** BEGIN TEXT EXCERPT **
# Lighting designer fee



## willbb123 (Jan 16, 2009)

I've searched the site but the only thread can find ends with a PM.
I am a 19 year old college student in Iowa. I work as the Lighting supervisor at a professional theater. I have had no school training as a LD but I worked with the old LD at the theater and have done shows by myself. The shows I that I designed my coworkers and the Executive Director has even said how much they love my work, and have said how much better they like my designs better then our previous LD (who went to college for lighting). After the last show mutable audience members have came up to me and said how much they enjoyed the lights (never had this happen before and never expected it to). I really hate when people compare my designs to the previous LD. The only thing that I do different is take the time to refocus and hang specials.

I have been asked to design lights for a local community theater. The show is at a children's museum which has a small theater space. I used to volunteer for this group, as a board op or spot op. But now theater lighting is my main source of income, and I will probably have to take time off from my other jobs to work for them. Because of my history of them I am willing to give them a discount. 

The director and I haven't met yet, but we have been talking via email. My last community theater show I got 200. After he asked how much I wanted I said "I would be happy with 300 but I am willing to talk about it depending on the show and the time required." Honestly I would be fine with 200 again, but of course I would like more. 

So, CB, my question is how much should I charge for this community theater. Also sometimes groups will not pay for me with the rental package at my theater (that really sounds weird but I don't know how else to explain it... ...I'll have a number 3, hold the LD... :neutral So I would also know how much you guys think a normal rate should be. 

The thread I saw he got PM'ed and I'm fine with that, so if you don't want to post feel free to PM me.

Thanks in advance


----------



## theatretechguy (Jan 16, 2009)

You've got to break the job down to hours and figure out "what you're worth" for your time. That being said, since you're 19 you're not going to get the same as somebody who's been doing it for 10 years, even though you might be better than they are. Fees vary depending on how long I'm physically in the theater : watching rehearsals, attending production meetings, tech rehearsals and any performances I need to attend. Also be sure to take in account the gas you're using to get from point A to point B, any fast food or extra expenses you may incur. You'll quickly find that $200 doesn't amount to much per hour, but its the experience, and building a portfolio you're interested in here. It also helps if you have some idea of what their budget is, what they are charging for admission and their expected profits. If they're going to be breaking even or even operating at a loss, don't expect there to be much extra cash.
** END TEXT EXCERPT **
** BEGIN DATA EXTRACT **
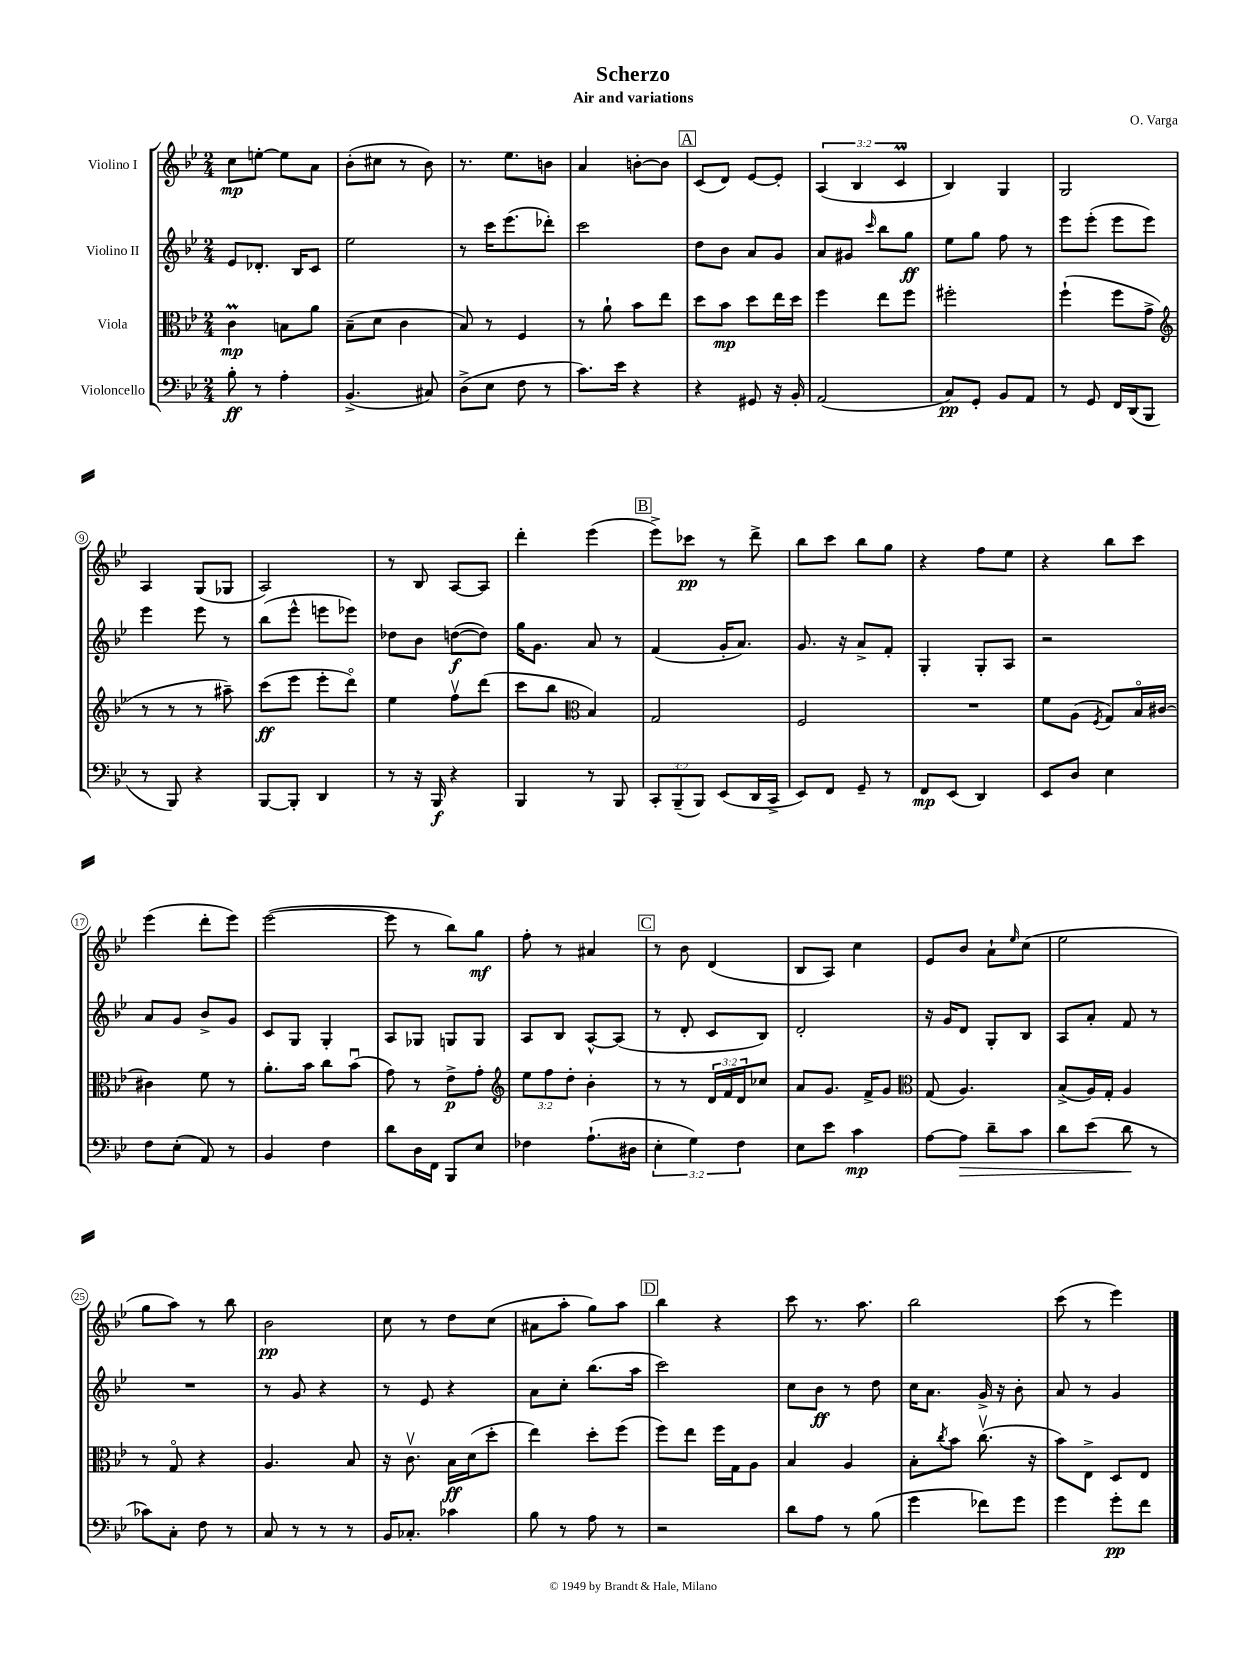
\header { title = "Scherzo" composer = "O. Varga" subtitle = "Air and variations" }
<<
\new StaffGroup <<
\new Staff = "s0" \with { instrumentName = "Violino I" } {
    \clef treble \key bes \major \numericTimeSignature \time 2/4 \override Staff.TupletNumber.text = #tuplet-number::calc-fraction-text
    c''8\mp e''8~-. e''8 a'8 |
    bes'8-.( cis''8 r8 bes'8) |
    r8. ees''8. b'8 |
    a'4 b'8~-. b'8 |
    \mark \markup { \box "A" } c'8( d'8) ees'8~ ees'8-. |
    \tuplet 3/2 { a4( bes4 c'4\prall } |
    bes4) g4 |
    g2 |
    a4 g8( ges8 |
    a2) |
    r8 bes8 a8~ a8 |
    d'''4-. ees'''4( |
    \mark \markup { \box "B" } ees'''8->) ces'''8\pp r8 d'''8-> |
    bes''8 c'''8 bes''8 g''8 |
    r4 f''8 ees''8 |
    r4 bes''8 c'''8 |
    ees'''4( d'''8-. ees'''8) |
    ees'''2~( |
    ees'''8 r8 bes''8) g''8\mf |
    f''8-. r8 ais'4 |
    \mark \markup { \box "C" } r8 bes'8 d'4( |
    bes8 a8) c''4 |
    ees'8 bes'8 a'8-! \grace { ees''16 } c''8( |
    ees''2 |
    g''8 a''8) r8 bes''8 |
    bes'2\pp |
    c''8 r8 d''8 c''8( |
    ais'8 a''8-. g''8) a''8 |
    \mark \markup { \box "D" } bes''4 r4 |
    c'''8 r8. a''8. |
    bes''2 |
    c'''8( r8 ees'''4) \bar "|." |
}
\new Staff = "s1" \with { instrumentName = "Violino II" } {
    \clef treble \key bes \major \numericTimeSignature \time 2/4
    ees'8 des'8.-. bes16 c'8 |
    ees''2 |
    r8 c'''16 ees'''8.( des'''8-.) |
    c'''2 |
    \mark \markup { \box "A" } d''8 bes'8 a'8 g'8 |
    a'8 gis'8 \grace { c'''16 } bes''8 g''8\ff |
    ees''8 g''8 f''8 r8 |
    ees'''8 ees'''8-.( ees'''8 ees'''8) |
    ees'''4 ees'''8 r8 |
    bes''8( ees'''8-^ e'''8 ees'''8) |
    des''8 bes'8 d''8~\f( d''8) |
    g''16 g'8. a'8 r8 |
    \mark \markup { \box "B" } f'4( g'16-. a'8.) |
    g'8. r16 a'8-> f'8-. |
    g4-. g8-. a8 |
    r2 |
    a'8 g'8 bes'8-> g'8 |
    c'8 g8 g4-. |
    a8 ges8 g8 g8 |
    a8 bes8 a8~-^ a8( |
    \mark \markup { \box "C" } r8 d'8-. c'8 bes8) |
    d'2-. |
    r16 g'16 d'8 g8-. bes8 |
    a8 a'8-. f'8 r8 |
    R2 |
    r8 g'8 r4 |
    r8 ees'8 r4 |
    a'8 c''8-. bes''8.( a''16 |
    \mark \markup { \box "D" } c'''2) |
    c''8 bes'8\ff r8 d''8 |
    c''16 a'8. g'16-> r16 bes'8-. |
    a'8 r8 g'4 \bar "|." |
}
\new Staff = "s2" \with { instrumentName = "Viola" } {
    \clef alto \key bes \major \numericTimeSignature \time 2/4 \override Staff.TupletNumber.text = #tuplet-number::calc-fraction-text
    c'4\prall\mp b8 a'8 |
    bes8--( d'8 c'4 |
    bes8) r8 f4 |
    r8 a'8-! bes'8 ees''8 |
    \mark \markup { \box "A" } d''8 bes'8\mp d''8 ees''16 d''16 |
    f''4 ees''8 f''8 |
    fis''2-. |
    f''4-!( f''8 g'8-> |
    \clef treble r8 r8 r8 ais''8--) |
    c'''8\ff( ees'''8 ees'''8-. d'''8\flageolet) |
    ees''4 f''8\upbow d'''8( |
    c'''8 bes''8 \clef alto bes4) |
    \mark \markup { \box "B" } g2 |
    f2 |
    R2 |
    f'8 a8( \acciaccatura { f8 } g8) bes16\flageolet cis'16~ |
    cis'4 f'8 r8 |
    a'8.-. bes'16 c''8 bes'8\downbow( |
    g'8) r8 ees'8->\p g'8-. |
    \clef treble \tuplet 3/2 { ees''8 f''8 d''8-. } bes'4-. |
    \mark \markup { \box "C" } r8 r8 \tuplet 3/2 { d'16 f'16 d'16 } ces''8 |
    a'8 g'8. f'16-> g'8 |
    \clef alto g8( a4.) |
    bes8->( a16) g16-. a4 |
    r8 g8\flageolet r4 |
    a4. bes8 |
    r16 c'8.\upbow bes16\ff d'16( d''8-. |
    ees''4) d''8-. f''8( |
    \mark \markup { \box "D" } f''8) ees''8 f''16 g16 a8 |
    bes4 a4 |
    bes8-. \acciaccatura { c''8 } bes'8 c''8.\upbow( r16 |
    bes'8) ees8-> d8 ees8 \bar "|." |
}
\new Staff = "s3" \with { instrumentName = "Violoncello" } {
    \clef bass \key bes \major \numericTimeSignature \time 2/4 \override Staff.TupletNumber.text = #tuplet-number::calc-fraction-text
    bes8-.\ff r8 a4-. |
    bes,4.->( cis8) |
    d8->( ees8 f8 r8 |
    c'8.) ees'16 r4 |
    \mark \markup { \box "A" } r4 gis,8 r16 bes,16-. |
    a,2( |
    c8\pp) g,8-. bes,8 a,8 |
    r8 g,8 f,16 d,16( bes,,8 |
    r8 bes,,8) r4 |
    bes,,8~ bes,,8-. d,4 |
    r8 r16 bes,,16\f r4 |
    bes,,4 r8 bes,,8 |
    \mark \markup { \box "B" } \tuplet 3/2 { c,8-. bes,,8--( bes,,8) } ees,8( d,16 c,16-> |
    ees,8) f,8 g,8-- r8 |
    f,8\mp ees,8( d,4) |
    ees,8 d8 ees4 |
    f8 ees8-.( a,8) r8 |
    bes,4 f4 |
    d'8 d16 f,16 bes,,8 ees8 |
    fes4 a8.-!( dis16 |
    \mark \markup { \box "C" } \tuplet 3/2 { ees4-. g4) f4 } |
    ees8 ees'8 c'4\mp |
    a8~ a8\> d'8-- c'8 |
    d'8 ees'8( d'8\! r8 |
    ces'8) c8-. f8 r8 |
    c8 r8 r8 r8 |
    bes,16 ces8.-. ces'4 |
    bes8 r8 a8 r8 |
    \mark \markup { \box "D" } r2 |
    d'8 a8 r8 bes8( |
    g'4 fes'8) g'8 |
    g'4 g'8-.\pp f'8 \bar "|." |
}
>>
>>
\layout { \context { \Score \override BarNumber.stencil = #(make-stencil-circler 0.1 0.3 ly:text-interface::print) } }
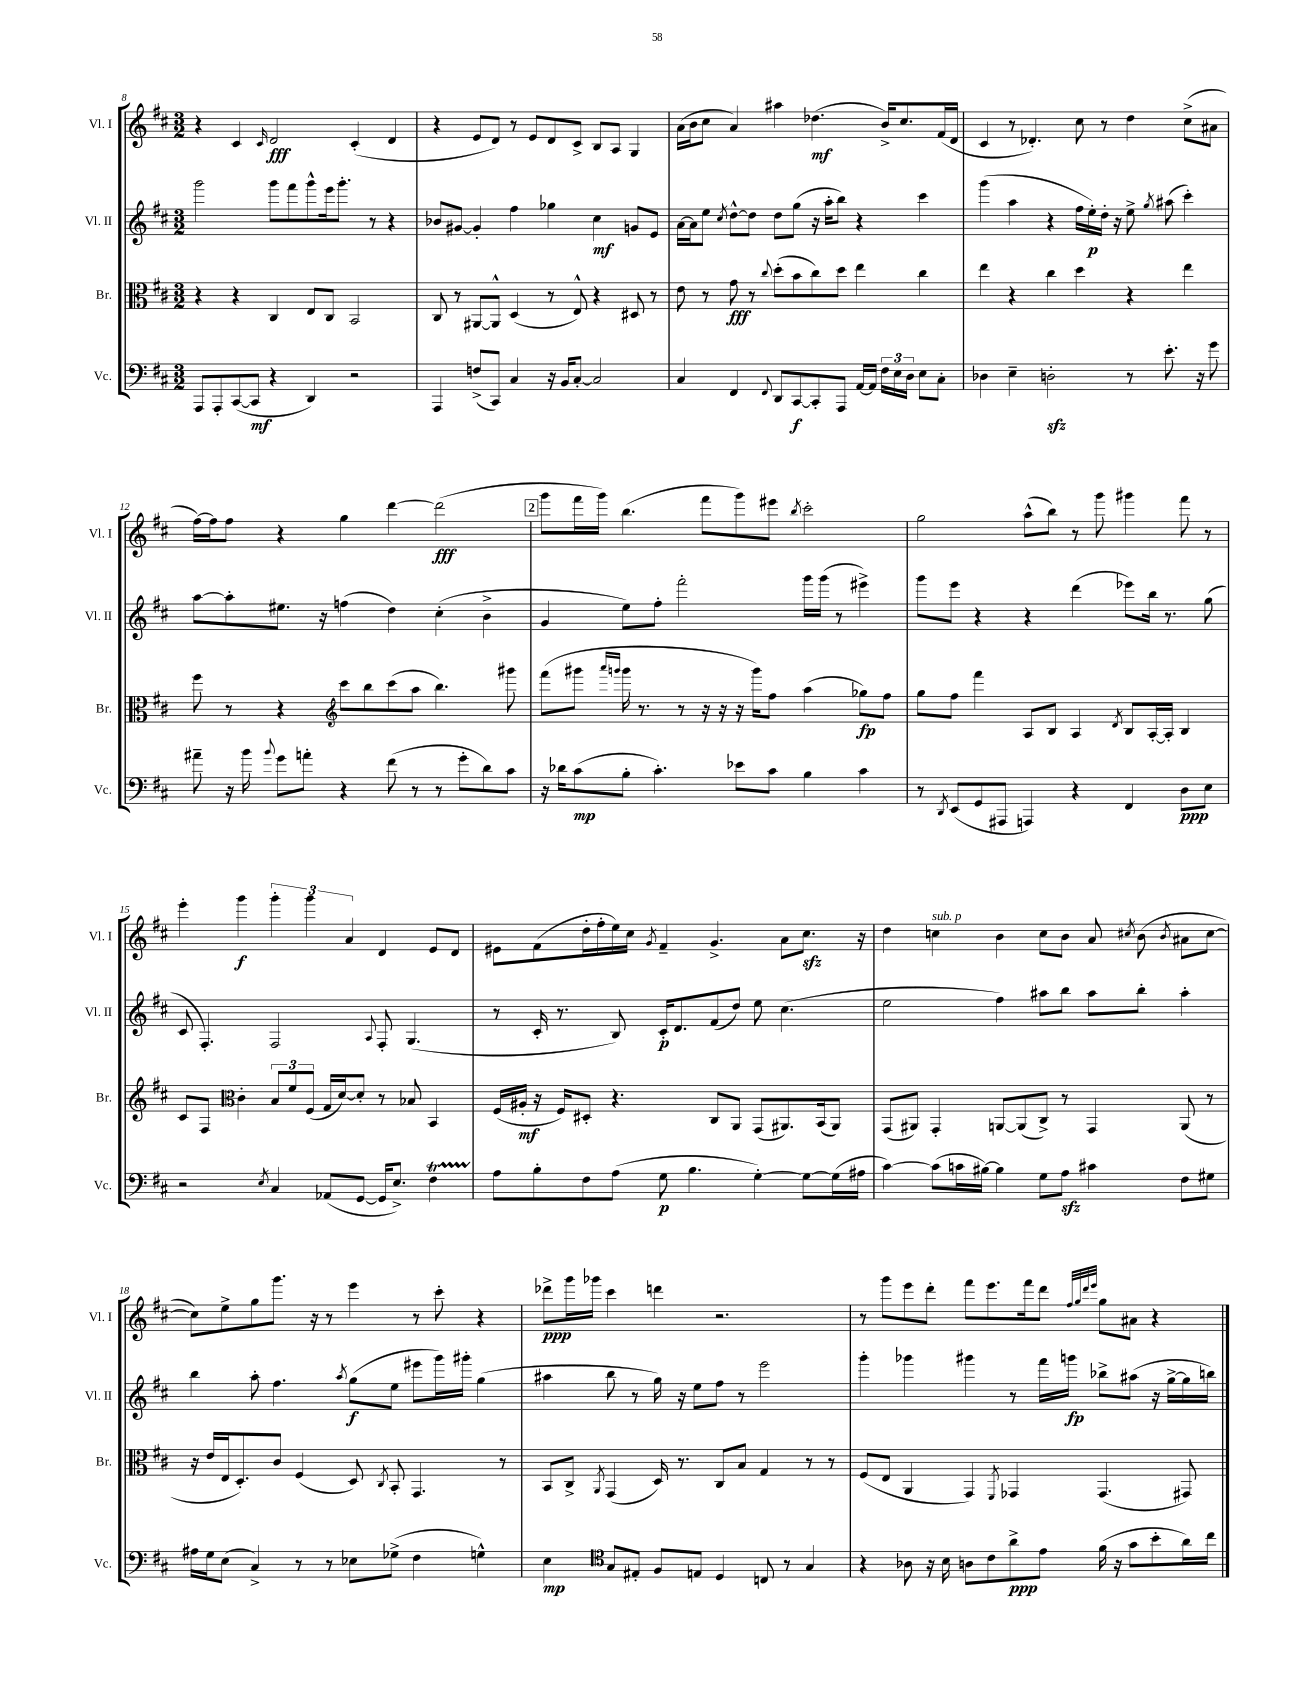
** END DATA EXTRACT **
WHAT THIS TASK INVOLVES:
Please answer the following from the forum thread on lighting designer fees above, one line each:
(a) How much was the poster paid for the last community theater show?
(b) Where will the local community theater's show take place?
(c) Besides time, what costs does the reply say to take into account?

RESPONSE:
(a) 200.
(b) At a children's museum that has a small theater space.
(c) The gas used to get from point A to point B, plus any fast food or extra expenses.